I know in several years, I’m going to look back on all SHECP has brought me and remember not just the work or the city but the connections that reminded me that there is always time for joy. You all have exciting, wildly diverse journeys ahead. One year from now some of us will be getting ready for law school or a job. Others might be starting their next year of college or finally having that aha moment where things start to click in place. Passions will shift, relationships grow apart, all of us are constantly changing but right now, in this moment, I want you to take a look around at your peers, breathe, and cherish when you were this exact version of yourself, with these passions and these people.


Thank you Jen, Abby, Sarah, Dora, Lynn for the doors you have opened for me in these last two years. SHECP didn’t just show me what I wanted to do for the rest of my life; it taught me the kind of person I want to be. I want to show appreciation for my first D.C. cohort who I feel grateful to have wholesomely experienced the city with for the first time. And to this year’s D.C cohort, some of the most talented, thoughtful people I ever met, thank you for making me laugh and cry and love in a way that makes me feel more alive. These people were the best part of both my summers, and I can’t wait to watch them change their own pockets of the world someday. To all of us today, celebrate this amazing thing you have just accomplished. And in the challenging moments of the work that will never truly be over, I hope we can all remember this moment when we were never as close as we are right now. Thank you.

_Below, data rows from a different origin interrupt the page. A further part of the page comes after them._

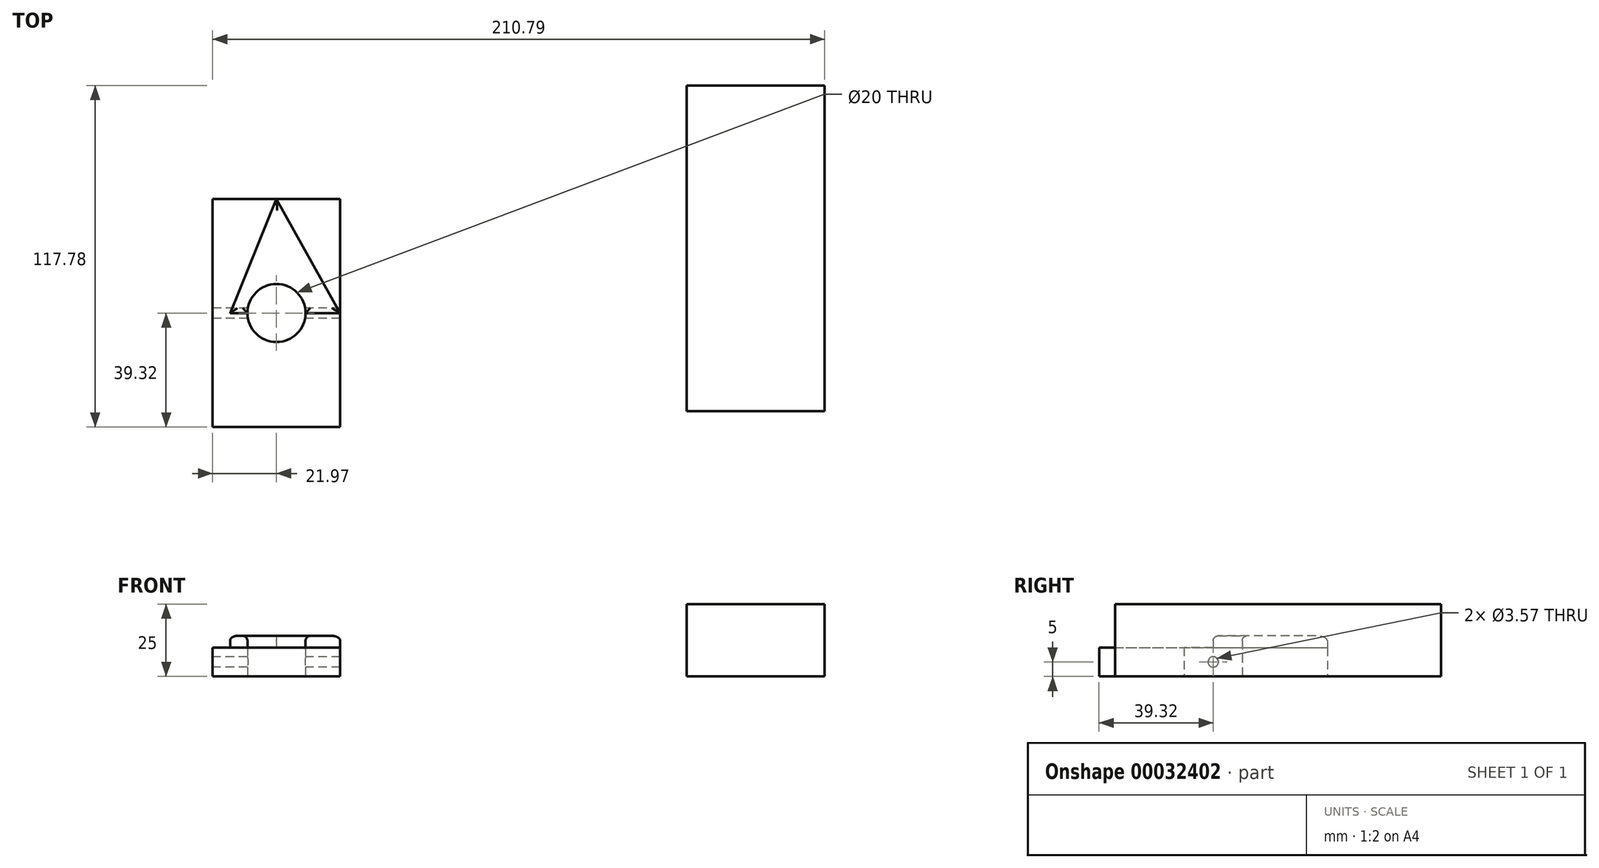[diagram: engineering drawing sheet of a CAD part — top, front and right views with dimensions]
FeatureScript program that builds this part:
annotation { "Feature Type Name" : "Feature", "Feature Type Description" : "" }
export const myFeature = defineFeature(function(context is Context, id is Id, definition is map)
    precondition{}
    {
        {
            var Q0;
            Q0=qCreatedBy(makeId("Top.planeOp"),FACE);
            var sketch = newSketch(context, id + "F0", { "sketchPlane" : qUnion([Q0])});
            skCircle(sketch, "E0.cCircle", {"center": v(0, 0) * mm, "radius": 5.5 * mm, "construction": true});
            skLineSegment(sketch, "E0.0", {"start": v(0, 5.5) * mm, "end": v(4.76, 2.75) * mm});
            skLineSegment(sketch, "E0.1", {"start": v(4.76, 2.75) * mm, "end": v(4.76, -2.75) * mm});
            skLineSegment(sketch, "E0.2", {"start": v(4.76, -2.75) * mm, "end": v(0, -5.5) * mm});
            skLineSegment(sketch, "E0.3", {"start": v(0, -5.5) * mm, "end": v(-4.76, -2.75) * mm});
            skLineSegment(sketch, "E0.4", {"start": v(-4.76, -2.75) * mm, "end": v(-4.76, 2.75) * mm});
            skLineSegment(sketch, "E0.5", {"start": v(-4.76, 2.75) * mm, "end": v(0, 5.5) * mm});
            skCircle(sketch, "E1", {"center": v(0, 0) * mm, "radius": 10 * mm});
            skLineSegment(sketch, "E2.rect.bottom", {"start": v(21.97, -39.32) * mm, "end": v(-21.97, -39.32) * mm});
            skLineSegment(sketch, "E2.rect.top", {"start": v(21.97, 39.32) * mm, "end": v(-21.97, 39.32) * mm});
            skLineSegment(sketch, "E2.rect.left", {"start": v(21.97, -39.32) * mm, "end": v(21.97, 39.32) * mm});
            skLineSegment(sketch, "E2.rect.right", {"start": v(-21.97, -39.32) * mm, "end": v(-21.97, 39.32) * mm});
            skSolve(sketch);
        }
        {
            var Q0;
            Q0=makeQuery(id+"F0.imprint","IMPRINT",FACE,{"disambiguationData":[TD([[makeQuery(id+"F0.imprint","IMPRINT",EDGE,{"derivedFrom":sQuery(id+"F0.wireOp",EDGE,"E1")}),-1.0]])]});
            extrude(context, id + "F1", {"entities" : qUnion([Q0]), "depth" : 10 * mm});
        }
        {
            var Q0;
            Q0=makeQuery(id+"F1.opExtrude","SWEPT_FACE",FACE,{"disambiguationData":[OSD([sQuery(id+"F0.wireOp",EDGE,"E2.rect.right")])]});
            var sketch = newSketch(context, id + "F2", { "sketchPlane" : qUnion([Q0])});
            skCircle(sketch, "E3", {"center": v(0, 5) * mm, "radius": 1.79 * mm});
            skPoint(sketch, "E3.centerSnap0", {"position": v(-39.32, 5) * mm});
            skPoint(sketch, "E3.centerSnap1", {"position": v(0, 10) * mm});
            skSolve(sketch);
        }
        {
            var Q0;
            Q0=makeQuery(id+"F2.imprint","IMPRINT",FACE,{"disambiguationData":[TD([[makeQuery(id+"F2.imprint","IMPRINT",EDGE,{"derivedFrom":sQuery(id+"F2.wireOp",EDGE,"E3")}),1.0]])]});
            var Q1;
            Q1=makeQuery(id+"F1.opExtrude","SWEPT_FACE",FACE,{"disambiguationData":[OSD([sQuery(id+"F0.wireOp",EDGE,"E2.rect.left")])]});
            var Q2;
            Q2=makeQuery(id+"F1.opExtrude","SWEPT_FACE",FACE,{"disambiguationData":[OSD([sQuery(id+"F0.wireOp",EDGE,"E2.rect.left")])]});
            extrude(context, id + "F3", {"entities" : qUnion([Q0]), "operationType" : NewBodyOperationType.REMOVE, "endBound" : BoundingType.UP_TO_SURFACE, "oppositeDirection" : true, "endBoundEntityFace" : qUnion([Q1]), "depth" : 50.3 * mm});
        }
        {
            var Q0;
            Q0=makeQuery(id+"F1.opExtrude","CAP_FACE",FACE,{"disambiguationData":[OSD([sQuery(id+"F0.wireOp",EDGE,"E1"),sQuery(id+"F0.wireOp",EDGE,"E2.rect.bottom"),sQuery(id+"F0.wireOp",EDGE,"E2.rect.top"),sQuery(id+"F0.wireOp",EDGE,"E2.rect.left"),sQuery(id+"F0.wireOp",EDGE,"E2.rect.right")])],"isStart":false});
            var sketch = newSketch(context, id + "F4", { "sketchPlane" : qUnion([Q0])});
            skLineSegment(sketch, "E4", {"start": v(-21.97, 0) * mm, "end": v(-10, 0) * mm});
            skLineSegment(sketch, "E5", {"start": v(-15.98, 0) * mm, "end": v(0, 39.32) * mm});
            skLineSegment(sketch, "E6", {"start": v(0, 39.32) * mm, "end": v(21.97, 0) * mm});
            skLineSegment(sketch, "E7", {"start": v(21.97, 0) * mm, "end": v(10, 0) * mm});
            skSolve(sketch);
        }
        {
            var Q0;
            {var subQ1=sQuery(id+"F4.wireOp",EDGE,"E5");Q0=makeQuery(id+"F4.imprint","IMPRINT",FACE,{"disambiguationData":[TD([[makeQuery(id+"F4.imprint","IMPRINT",EDGE,{"derivedFrom":subQ1}),-1.0]])]});}
            extrude(context, id + "F5", {"entities" : qUnion([Q0]), "operationType" : NewBodyOperationType.ADD, "depth" : 4 * mm, "offsetDistance" : 25 * mm});
        }
        {
            var Q0;
            Q0=makeQuery(id+"F5.opExtrude","CAP_EDGE",EDGE,{"disambiguationData":[OSD([sQuery(id+"F4.wireOp",EDGE,"E6")])],"isStart":false});
            var Q1;
            Q1=makeQuery(id+"F5.opExtrude","CAP_EDGE",EDGE,{"disambiguationData":[OSD([sQuery(id+"F4.wireOp",EDGE,"E5")])],"isStart":false});
            var Q2;
            Q2=makeQuery(id+"F5.opExtrude","CAP_EDGE",EDGE,{"disambiguationData":[OSD([sQuery(id+"F0.wireOp",EDGE,"E1")])],"isStart":false});
            var Q3;
            Q3=makeQuery(id+"F5.opExtrude","CAP_EDGE",EDGE,{"disambiguationData":[OSD([sQuery(id+"F4.wireOp",EDGE,"E4")])],"isStart":false});
            var Q4;
            Q4=makeQuery(id+"F5.opExtrude","CAP_EDGE",EDGE,{"disambiguationData":[OSD([sQuery(id+"F4.wireOp",EDGE,"E7")])],"isStart":false});
            fillet(context, id + "F6", {"entities" : qUnion([Q0, Q1, Q2, Q3, Q4]), "tangentPropagation" : true, "radius" : 1.69 * mm, "defaultsChanged" : false, "vertexSettings" : [], "allowEdgeOverflow" : false});
        }
        {
            var Q0;
            Q0=qCreatedBy(makeId("Top.planeOp"),FACE);
            var sketch = newSketch(context, id + "F7", { "sketchPlane" : qUnion([Q0])});
            skLineSegment(sketch, "E8.bottom", {"start": v(188.82, 78.46) * mm, "end": v(141.24, 78.46) * mm});
            skLineSegment(sketch, "E8.top", {"start": v(188.82, -33.84) * mm, "end": v(141.24, -33.84) * mm});
            skLineSegment(sketch, "E8.left", {"start": v(188.82, 78.46) * mm, "end": v(188.82, -33.84) * mm});
            skLineSegment(sketch, "E8.right", {"start": v(141.24, 78.46) * mm, "end": v(141.24, -33.84) * mm});
            skSolve(sketch);
        }
        {
            var Q0;
            Q0=makeQuery(id+"F7.imprint","IMPRINT",FACE,{"disambiguationData":[TD([[makeQuery(id+"F7.imprint","IMPRINT",EDGE,{"derivedFrom":sQuery(id+"F7.wireOp",EDGE,"E8.bottom")}),1.0]])]});
            extrude(context, id + "F8", {"entities" : qUnion([Q0]), "depth" : 25 * mm, "offsetDistance" : 25 * mm});
        }
    });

Katie Schadler is an English major at Bucknell University, class of 2026. This summer, Katie interned at National Alliance to End Homelessness, a nonprofit organization that centers research-informed solutions to drive policy advocacy. Having worked at Miriam’s Kitchen through the Shepherd Poverty internship last summer, Katie is committed to working alongside unhoused populations in metropolitan communities with an interest in understanding the social determinants of health more broadly. After pursuing a dual degree in Public Health and Social Work, Katie hopes to work at a day-center or nonprofit program for justice-involved, unhoused youth in efforts of reducing the cyclical pipeline of incarceration to homelessness and promoting the importance of both material services and recreational forms of healing.